◆ Short task 1
Answer these questions about the declaration page, one line each:
(a) How many theorems does its header list?
(b) What does the module develop?
(c) According to its closing line, to what do kernel elements map multiplicatively?
◆ Short task 2
List every name that the proof of map_mul' on the declaration page introduces with "have".
◆ Short task 3
Quote the declaration page starting at "This module develops" and ending at "C psi.toMonoidHom n.1)".
----- Reading text
CrowellExactSequence.Profinite.KernelBoundary

14 Theorem | 2 Definition | 1 Abbreviation

This module develops the Crowell--Blanchfield--Lyndon exact sequence and its completed coordinate forms.

import
Imported by

Declarations

def completedKernelBoundaryProCInteger
    (C : ProCGroups.FiniteGroupClass.{u}) (psi : ContinuousMonoidHom G H) :
    psi.toMonoidHom.ker →*
      Multiplicative (ZCCompletedDifferentialModule C psi.toMonoidHom) where
  toFun n := Multiplicative.ofAdd
    (zcUniversalDifferential C psi.toMonoidHom n.1)
  map_one' := by
    apply Multiplicative.toAdd.injective
    exact zcUniversalDifferential_one C psi.toMonoidHom
  map_mul' n₁ n₂ := by
    apply Multiplicative.toAdd.injective
    have hmul := zcUniversalDifferential_mul C psi.toMonoidHom n₁.1 n₂.1
    have hpsi : psi n₁.1 = 1 := n₁.2
    have hcoef :
        zcGroupLike C H (psi n₁.1) = 1 := by
      rw [hpsi]
      exact map_one (zcGroupLike C H)
    have hadd :
        zcUniversalDifferential C psi.toMonoidHom ((n₁ * n₂ : psi.toMonoidHom.ker).1) =
          zcUniversalDifferential C psi.toMonoidHom n₁.1 +
            zcUniversalDifferential C psi.toMonoidHom n₂.1 := by
      simpa [zcCompletedGroupAlgebraScalar_apply, hpsi, hcoef, one_smul] using hmul
    simpa using hadd

Kernel elements map multiplicatively to the Fox completed differential module.
----------
----- Recorded information
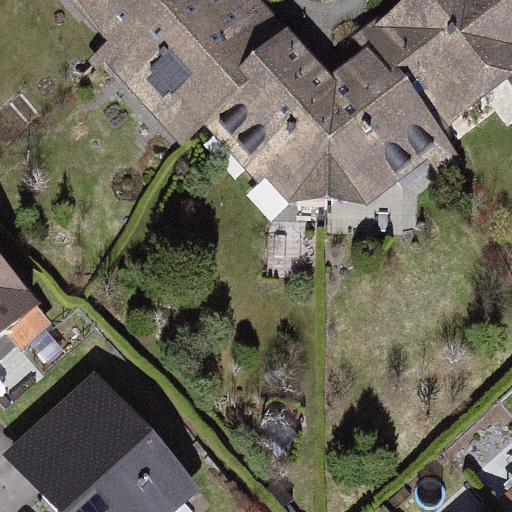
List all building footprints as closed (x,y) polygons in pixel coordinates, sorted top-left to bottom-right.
[(248,0),(62,0),(115,58),(100,72),(185,165),(210,143),(303,59),(248,0)] [(431,0),(360,51),(372,67),(376,73),(382,68),(430,135),(442,127),(452,141),(511,98),(511,20),(497,0),(431,0)] [(511,0),(497,0),(511,20),(511,0)] [(303,59),(210,143),(292,224),(375,225),(453,159),(430,135),(382,68),(376,73),(372,67),(339,97),(303,59)] [(0,354),(45,315),(0,262),(0,354)] [(171,511),(196,489),(93,379),(3,462),(49,511),(171,511)]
----------
◆ Right answer 1
(a) 14
(b) The Crowell--Blanchfield--Lyndon exact sequence and its completed coordinate forms
(c) The Fox completed differential module

◆ Right answer 2
hmul, hpsi, hcoef, hadd

◆ Right answer 3
This module develops the Crowell--Blanchfield--Lyndon exact sequence and its completed coordinate forms.

import
Imported by

Declarations

def completedKernelBoundaryProCInteger
    (C : ProCGroups.FiniteGroupClass.{u}) (psi : ContinuousMonoidHom G H) :
    psi.toMonoidHom.ker →*
      Multiplicative (ZCCompletedDifferentialModule C psi.toMonoidHom) where
  toFun n := Multiplicative.ofAdd
    (zcUniversalDifferential C psi.toMonoidHom n.1)